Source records

- Opening Delimiter -

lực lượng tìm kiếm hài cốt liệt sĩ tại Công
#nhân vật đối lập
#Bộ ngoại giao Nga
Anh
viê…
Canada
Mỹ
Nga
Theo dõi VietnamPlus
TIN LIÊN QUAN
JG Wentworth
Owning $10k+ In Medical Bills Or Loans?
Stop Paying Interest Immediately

- Closing Delimiter -

*Description of the task:*
The records above must be output exactly, in full.

*Response to the task:*
lực lượng tìm kiếm hài cốt liệt sĩ tại Công
#nhân vật đối lập
#Bộ ngoại giao Nga
Anh
viê…
Canada
Mỹ
Nga
Theo dõi VietnamPlus
TIN LIÊN QUAN
JG Wentworth
Owning $10k+ In Medical Bills Or Loans?
Stop Paying Interest Immediately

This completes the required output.